The emphasis early in Year 1 is on using the local (City of Chester) and regional (NW England) human and physical environments, while in Years 2 and 3 we offer opportunities to travel further afield to work in social and environmental settings that are very different to those of the UK. Whether you end up studying in a 'Fair Trade' coffee plantation on the side of a volcano in Costa Rica, measuring the rate of retreat of a glacier in Norway or conducting a survey of crime perception and reality within the city of Chester, our overarching aim is to instill in you a fascination for natural and/or human environments - and an understanding of the social, political, economic and natural processes that have made them as they are and shape their future.
Opportunities in Year 1
The urban and rural environments in and around Chester provide a distinctive ‘laboratory' for group and individual fieldwork projects. Examples include studying pollution and microclimate in the city centre, investigations at the slave trade museum in Liverpool and analysing industrial change and regeneration on Deeside. Single Honours Geography students and Combined Honours Natural Hazard Management Students enjoy a weeklong residential fieldtrip to South Devon, while Combined Honours Geography students spend four days at the Centre for Alternative Technology in mid-Wales. By way of introduction to the challenges of asylum and refuge the International Development Studies students spend several days researching Black Ethnic Minority (BEM) community groups in Liverpool.
Opportunities in Year 2
We continue to make full use of the distinctive opportunities for fieldwork in NW England and N Wales, but from Easter onwards also present the opportunity to take on more diverse challenges as an integral part of your degree. A distinctive feature of degree work at Chester, and one that is rated very highly by employers, is the requirement for you to complete an experiential (work-based) learning module during the summer term of your second year. This not only counts as one module towards your degree, but also provides a vocational element to your CV and reference when you graduate.

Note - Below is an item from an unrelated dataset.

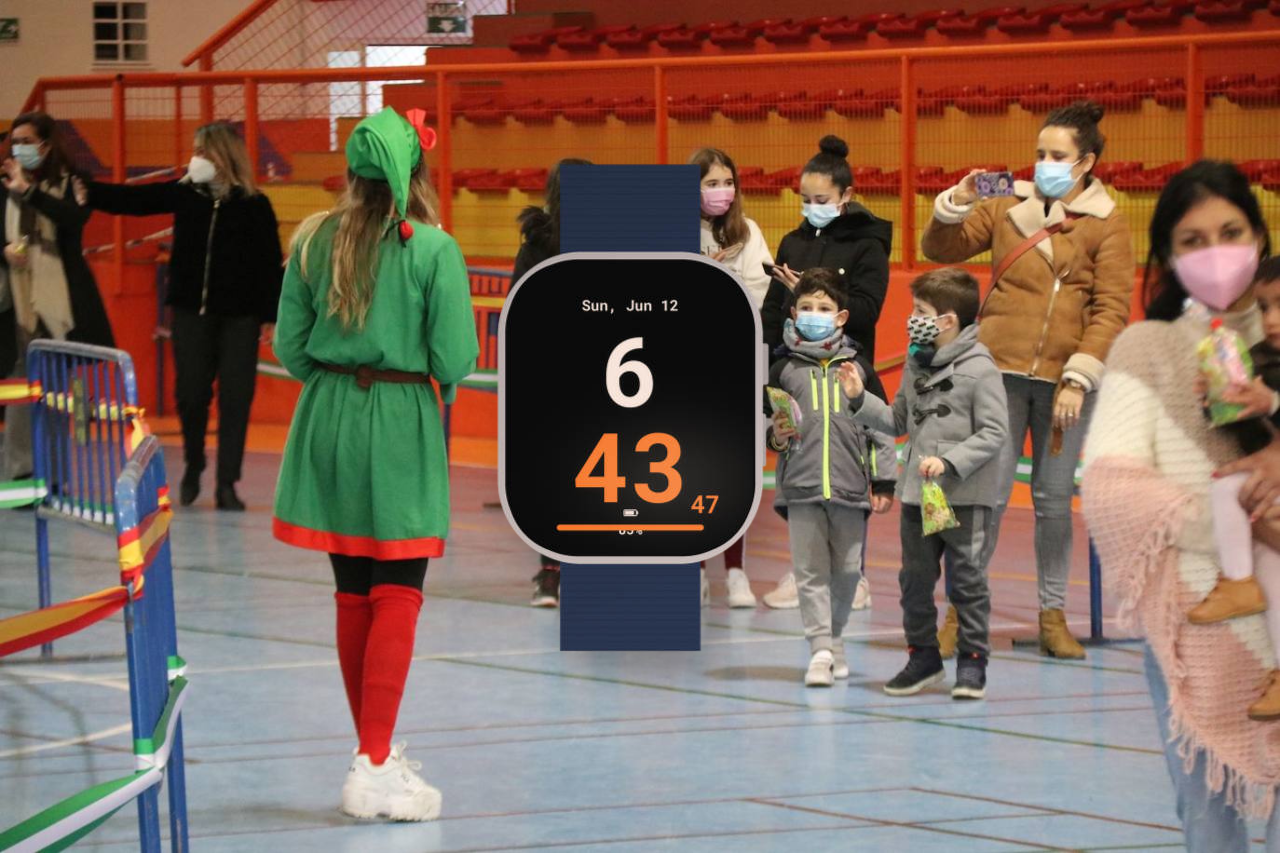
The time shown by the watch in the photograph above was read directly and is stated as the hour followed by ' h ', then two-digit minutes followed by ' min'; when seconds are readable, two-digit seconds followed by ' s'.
6 h 43 min 47 s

Students elect to do their six-week placements in many different ways. Some negotiate their own placements (e.g. working as a classroom assistant in a local school, or as a field technician for an environment consultancy or local council), while others ask the University to arrange a placement for them through its extensive network of employer links. Around 10-15 students each year join our both of our fieldtrips to Spain and New York which counts as an experiential learning module, or travel further afield to developing countries to work for one of a number of development organisations with which the University has close links.
Finally, during the summer vacation between Years 2 and 3 the department runs an expedition to Norway. This optional two-week trip is aimed at students seeking to collect data for a final year dissertation on a glacial/climate change/cold region hazards topic.
Opportunities in Year 3
In Year 3 our Natural Hazard Management students spend a field week studying geophysical hazards (earthquake, volcano) around Vesuvius and the Bay of Naples, while the International Development Studies students benefit from a unique opportunity to spend four days in Geneva at the Offices of the United Nations. All other fieldwork in Year 3 is linked to the optional specialist modules that make up the different degree programmes, including dissertation project work. Some modules and dissertation projects have a heavy field orientation, others have far less - so the amount of fieldwork that you do depends on your interests and, probably, what you plan to do when you graduate. We give you help and guidance in making these selections mid-way through Year 2.